3. Un bouclier réglementaire strict
Pour éviter tout échauffement excessif des tissus (hyperthermie), des limites d'exposition internationales ont été fixées par l'ICNIRP, une organisation indépendante reconnue par l'OMS. Ces limites sont calculées avec une marge de sécurité importante : les seuils critiques à partir desquels des effets sanitaires pourraient apparaître sont divisés par 50 pour établir les normes publiques. En France, l'ANFR veille au respect de ces seuils, qui s'appliquent de 0 Hz à 300 GHz, couvrant ainsi toutes les bandes de la 5G.
4. Les spécificités techniques de la 5G
La 5G n'est pas un bloc monolithique, elle utilise différentes fréquences :
- Bandes basses (700 MHz - 2,1 GHz) : Déjà utilisées par la 3G/4G, les connaissances sont ici très solides.
- Bande « Cœur » (3,5 GHz) : Proche du Wi-Fi, elle offre un bon compromis entre portée et débit. L'ANSES juge de nouveaux risques peu probables dans cette bande.
- Bandes millimétriques (26 GHz) : Elles permettent des débits très élevés sur de courtes distances. À ces fréquences, les ondes ne pénètrent pas au-delà de la peau.
L'innovation majeure réside aussi dans les antennes actives (Massive MIMO). Contrairement aux antennes classiques qui arrosent une zone en permanence, les antennes 5G utilisent le beamforming : elles focalisent l'énergie uniquement vers l'utilisateur au moment où il en a besoin.
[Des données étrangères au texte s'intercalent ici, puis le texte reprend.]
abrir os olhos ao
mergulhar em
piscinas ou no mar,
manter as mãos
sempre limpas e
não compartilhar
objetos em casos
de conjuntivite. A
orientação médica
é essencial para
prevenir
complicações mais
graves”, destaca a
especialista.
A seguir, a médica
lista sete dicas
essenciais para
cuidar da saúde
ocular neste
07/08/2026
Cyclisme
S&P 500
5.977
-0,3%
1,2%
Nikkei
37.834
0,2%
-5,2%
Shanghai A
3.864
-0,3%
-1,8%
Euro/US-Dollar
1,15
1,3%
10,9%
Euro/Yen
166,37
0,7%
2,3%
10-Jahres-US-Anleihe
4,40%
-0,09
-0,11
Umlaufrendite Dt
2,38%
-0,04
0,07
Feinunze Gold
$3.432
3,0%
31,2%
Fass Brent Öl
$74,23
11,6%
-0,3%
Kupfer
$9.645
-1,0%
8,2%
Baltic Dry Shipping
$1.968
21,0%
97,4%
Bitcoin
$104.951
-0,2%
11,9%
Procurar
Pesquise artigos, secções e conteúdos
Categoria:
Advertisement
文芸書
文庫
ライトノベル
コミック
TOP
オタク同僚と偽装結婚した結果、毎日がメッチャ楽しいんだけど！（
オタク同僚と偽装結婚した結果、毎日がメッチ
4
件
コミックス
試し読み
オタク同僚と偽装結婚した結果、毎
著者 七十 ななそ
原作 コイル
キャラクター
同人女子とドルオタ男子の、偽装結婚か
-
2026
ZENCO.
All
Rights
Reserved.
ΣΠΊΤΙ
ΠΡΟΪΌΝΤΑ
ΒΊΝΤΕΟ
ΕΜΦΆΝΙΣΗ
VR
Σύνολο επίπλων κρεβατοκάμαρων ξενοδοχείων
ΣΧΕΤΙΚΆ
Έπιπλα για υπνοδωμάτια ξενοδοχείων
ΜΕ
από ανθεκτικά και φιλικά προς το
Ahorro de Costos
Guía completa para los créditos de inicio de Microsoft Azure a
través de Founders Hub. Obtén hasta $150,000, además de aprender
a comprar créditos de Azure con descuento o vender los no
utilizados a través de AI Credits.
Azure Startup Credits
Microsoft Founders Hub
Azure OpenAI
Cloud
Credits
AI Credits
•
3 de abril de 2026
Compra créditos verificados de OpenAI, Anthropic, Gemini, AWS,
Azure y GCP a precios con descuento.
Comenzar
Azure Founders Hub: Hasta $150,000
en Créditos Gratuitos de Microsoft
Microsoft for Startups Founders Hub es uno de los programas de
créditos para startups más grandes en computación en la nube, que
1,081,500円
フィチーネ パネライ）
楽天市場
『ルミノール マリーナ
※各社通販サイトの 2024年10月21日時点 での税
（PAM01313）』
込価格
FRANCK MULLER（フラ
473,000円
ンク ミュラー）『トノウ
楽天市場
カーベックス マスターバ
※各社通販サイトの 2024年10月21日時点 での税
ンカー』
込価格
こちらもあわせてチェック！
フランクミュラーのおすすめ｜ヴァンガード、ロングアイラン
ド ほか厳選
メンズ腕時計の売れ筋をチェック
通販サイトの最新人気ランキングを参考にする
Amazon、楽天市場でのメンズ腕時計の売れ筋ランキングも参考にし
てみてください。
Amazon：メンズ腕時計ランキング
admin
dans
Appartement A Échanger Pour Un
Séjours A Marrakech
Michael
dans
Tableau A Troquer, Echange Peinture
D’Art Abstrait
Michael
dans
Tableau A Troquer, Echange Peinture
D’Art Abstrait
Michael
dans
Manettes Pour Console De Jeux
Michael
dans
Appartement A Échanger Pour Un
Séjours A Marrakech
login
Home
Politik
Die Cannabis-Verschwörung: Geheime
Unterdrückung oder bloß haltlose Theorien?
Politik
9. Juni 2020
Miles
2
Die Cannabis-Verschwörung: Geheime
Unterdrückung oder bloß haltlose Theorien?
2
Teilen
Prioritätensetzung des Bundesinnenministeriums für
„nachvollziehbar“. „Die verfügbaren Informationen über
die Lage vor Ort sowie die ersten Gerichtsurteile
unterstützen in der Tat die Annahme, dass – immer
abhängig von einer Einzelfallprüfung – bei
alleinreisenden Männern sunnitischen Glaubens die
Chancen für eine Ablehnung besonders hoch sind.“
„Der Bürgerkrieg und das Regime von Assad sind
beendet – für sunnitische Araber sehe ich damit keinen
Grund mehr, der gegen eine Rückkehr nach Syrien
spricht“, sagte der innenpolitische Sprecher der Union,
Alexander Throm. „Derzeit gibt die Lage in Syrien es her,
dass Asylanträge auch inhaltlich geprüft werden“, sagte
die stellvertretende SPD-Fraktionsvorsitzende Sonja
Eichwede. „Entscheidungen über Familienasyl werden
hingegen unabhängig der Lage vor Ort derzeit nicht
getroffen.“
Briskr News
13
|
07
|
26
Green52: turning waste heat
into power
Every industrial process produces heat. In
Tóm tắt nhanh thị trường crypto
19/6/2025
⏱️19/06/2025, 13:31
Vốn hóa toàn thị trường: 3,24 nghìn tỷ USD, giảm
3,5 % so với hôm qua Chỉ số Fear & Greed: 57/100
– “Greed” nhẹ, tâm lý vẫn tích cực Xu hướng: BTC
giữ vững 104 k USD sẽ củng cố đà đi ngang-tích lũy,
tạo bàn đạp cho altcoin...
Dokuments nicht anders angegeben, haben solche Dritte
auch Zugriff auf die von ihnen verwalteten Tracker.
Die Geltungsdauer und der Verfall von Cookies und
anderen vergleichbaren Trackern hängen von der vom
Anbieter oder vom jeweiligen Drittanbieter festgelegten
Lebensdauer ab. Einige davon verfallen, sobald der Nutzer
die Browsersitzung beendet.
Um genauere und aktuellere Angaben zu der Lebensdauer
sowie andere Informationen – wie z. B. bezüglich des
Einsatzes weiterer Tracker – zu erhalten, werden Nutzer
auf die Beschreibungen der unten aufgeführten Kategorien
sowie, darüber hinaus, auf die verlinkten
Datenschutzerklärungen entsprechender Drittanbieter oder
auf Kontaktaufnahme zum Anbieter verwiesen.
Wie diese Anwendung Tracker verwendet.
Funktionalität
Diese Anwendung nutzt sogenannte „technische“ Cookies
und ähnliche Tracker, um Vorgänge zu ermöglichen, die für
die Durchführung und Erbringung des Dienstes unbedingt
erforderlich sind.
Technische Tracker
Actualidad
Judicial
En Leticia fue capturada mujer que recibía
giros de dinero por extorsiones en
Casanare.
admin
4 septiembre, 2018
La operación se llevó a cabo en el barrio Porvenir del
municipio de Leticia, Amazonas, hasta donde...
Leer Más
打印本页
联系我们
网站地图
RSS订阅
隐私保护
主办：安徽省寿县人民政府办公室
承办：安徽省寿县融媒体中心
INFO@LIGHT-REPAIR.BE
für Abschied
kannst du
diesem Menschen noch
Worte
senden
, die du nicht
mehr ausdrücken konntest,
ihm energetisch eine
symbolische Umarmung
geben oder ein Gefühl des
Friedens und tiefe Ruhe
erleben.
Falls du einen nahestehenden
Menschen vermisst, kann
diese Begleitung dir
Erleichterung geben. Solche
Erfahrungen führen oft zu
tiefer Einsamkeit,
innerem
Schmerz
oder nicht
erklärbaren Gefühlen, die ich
Cela permet d'optimiser l'énergie et de réduire l'exposition globale aux alentours.
5. Que disent les mesures sur le terrain ?
Les premières campagnes de mesures de l'ANFR en France sont rassurantes. L'exposition moyenne liée à la 5G reste très faible par rapport aux limites réglementaires. Par exemple, dans la bande 3,5 GHz, la contribution mesurée est souvent de l'ordre de 0,11 V/m, alors que la limite est de 61 V/m.
Conclusion
Après plus de 30 ans de recul sur la téléphonie mobile et plus de 200 rapports d'expertise mondiale, aucun effet sanitaire avéré n'a été démontré en dessous des limites d'exposition. La recherche continue néanmoins, notamment sur les ondes millimétriques et les impacts potentiels sur la biodiversité (comme les insectes pollinisateurs), pour garantir un déploiement sûr et maîtrisé de cette technologie.